The implementation of the UserCreateOutputObjects method looks like this

    ...
    #include "TList.h"
    #include "TH1F.h"
    ...
    AliAnalysisTaskMyTask::UserCreateOutputObjects()
    {
        // create a new TList that OWNS its objects
        fOutputList = new TList();
        fOutputList->SetOwner(true);
        
        // create our histo and add it to the list
        fHistPt = new TH1F("fHistPt", "fHistPt", 100, 0, 100);
        fOutputList->Add(fHistPt);
        
        // add the list to our output file
        PostData(1,fOutputList); 
    }

Note that we create a TList and make it the owner of the memory of all its elements. After we create the histogram, we add it to the output list. Finally, in the last line, we call PostData, which will notify the client tasks of the data container that that the data pointer has changed compared to the previous post.

UserExec

The UserExec is the heart of our analysis: it is called for each event in our input data set.

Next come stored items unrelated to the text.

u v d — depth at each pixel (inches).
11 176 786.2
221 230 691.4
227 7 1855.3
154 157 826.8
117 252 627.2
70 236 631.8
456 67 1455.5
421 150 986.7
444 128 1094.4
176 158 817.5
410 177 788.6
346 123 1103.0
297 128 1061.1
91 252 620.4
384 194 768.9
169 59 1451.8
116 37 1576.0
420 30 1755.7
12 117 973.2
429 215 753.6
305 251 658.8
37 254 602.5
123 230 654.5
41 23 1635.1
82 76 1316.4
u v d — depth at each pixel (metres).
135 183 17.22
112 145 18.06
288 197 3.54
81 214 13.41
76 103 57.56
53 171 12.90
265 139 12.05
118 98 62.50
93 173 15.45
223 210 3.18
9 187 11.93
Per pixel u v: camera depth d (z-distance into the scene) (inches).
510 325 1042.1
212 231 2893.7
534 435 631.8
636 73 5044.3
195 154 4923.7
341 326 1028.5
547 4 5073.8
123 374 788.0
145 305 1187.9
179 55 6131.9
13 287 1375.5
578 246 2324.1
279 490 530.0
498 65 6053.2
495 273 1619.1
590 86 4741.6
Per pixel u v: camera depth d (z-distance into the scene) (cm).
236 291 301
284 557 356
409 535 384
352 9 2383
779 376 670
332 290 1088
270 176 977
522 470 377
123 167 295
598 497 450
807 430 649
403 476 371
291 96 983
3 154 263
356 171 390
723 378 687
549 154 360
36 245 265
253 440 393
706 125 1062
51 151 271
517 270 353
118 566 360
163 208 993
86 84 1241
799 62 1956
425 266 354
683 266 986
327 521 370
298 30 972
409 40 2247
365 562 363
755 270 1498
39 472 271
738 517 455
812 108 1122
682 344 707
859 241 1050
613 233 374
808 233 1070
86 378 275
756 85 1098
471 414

First, we need to access our event, which we can do via ta call to the method InputEvent

    ...
    #include "AliAODEvent.h"
    ...
    AliAnalysisTaskMyTask::UserExec(Option_t*)
    {
      // get an event from the analysis manager
      fAOD = dynamic_cast<AliAODEvent*>(InputEvent());

      // check if there actually is an event
      if(!fAOD)
        ::Fatal("AliAnalysisTaskMyTask::UserExec", "No AOD event found, check the event handler.");

Once we have access to our input event, we can e.g. loop over all the tracks that it contains, and store the pt of the tracks in our histogram:

        ...
        // let's loop over the tracks and fill our histogram
    
        // first we get the number of tracks
        int iTracks{fAOD->GetNumberOfTracks()};
    
        // and then loop over them
        for(int i{0}; i < iTracks; i++) {
            AliAODTrack* track = static_cast<AliAODTrack*>(fAOD->GetTrack(i));
            if(!track) continue;
            
            // here we do some track selection
            if(!track->TestFilterbit(128) continue;
    
            // fill our histogram
            fHistPt->Fill(track->Pt());
        }
        // and save the data gathered in this iteration
        PostData(1, fOutputList);
    }

Take a look at the code and make sure that you understand the logic of all the lines. In principle, this is all you need in an analysis task to run a small analysis.

Almost there: the AddTask macro

The last thing that we need to fully define our analysis task, is a small file, that we will call the AddTask macro, that instantiates our task (class), defines its in- and output, and connects it to the analysis manager. We will put this piece of code in an independent, third file, called AddMyTask.C. It is important, that this macro defines a function, in our case called AddMyTask, that returns a pointer to our analysis task. We need to follow this exact convention if we later on want to run our analysis in the automated LEGO train system.

Our AddTask macro looks as follows:

AliAnalysisTaskMyTask* AddMyTask(TString name = "name") {
  AliAnalysisManager *mgr = AliAnalysisManager::GetAnalysisManager();

  // resolve the name of the output file
  TString fileName = AliAnalysisManager::GetCommonFileName();
  fileName += ":MyTask";      // create a subfolder in the file

  // now we create an instance of your task
  AliAnalysisTaskMyTask* task = new AliAnalysisTaskMyTask(name.Data());   

  // add your task to the manager
  mgr->AddTask(task);

  // connect the manager to your task
  mgr->ConnectInput(task,0,mgr->GetCommonInputContainer());
  // same for the output
  mgr->ConnectOutput(task,1,mgr->CreateContainer("MyOutputContainer", TList::Class(), AliAnalysisManager::kOutputContainer, fileName.Data()));

  // important: return a pointer to your task
  return task;
}

And that's it - we now have our three files that contain a minimal analysis!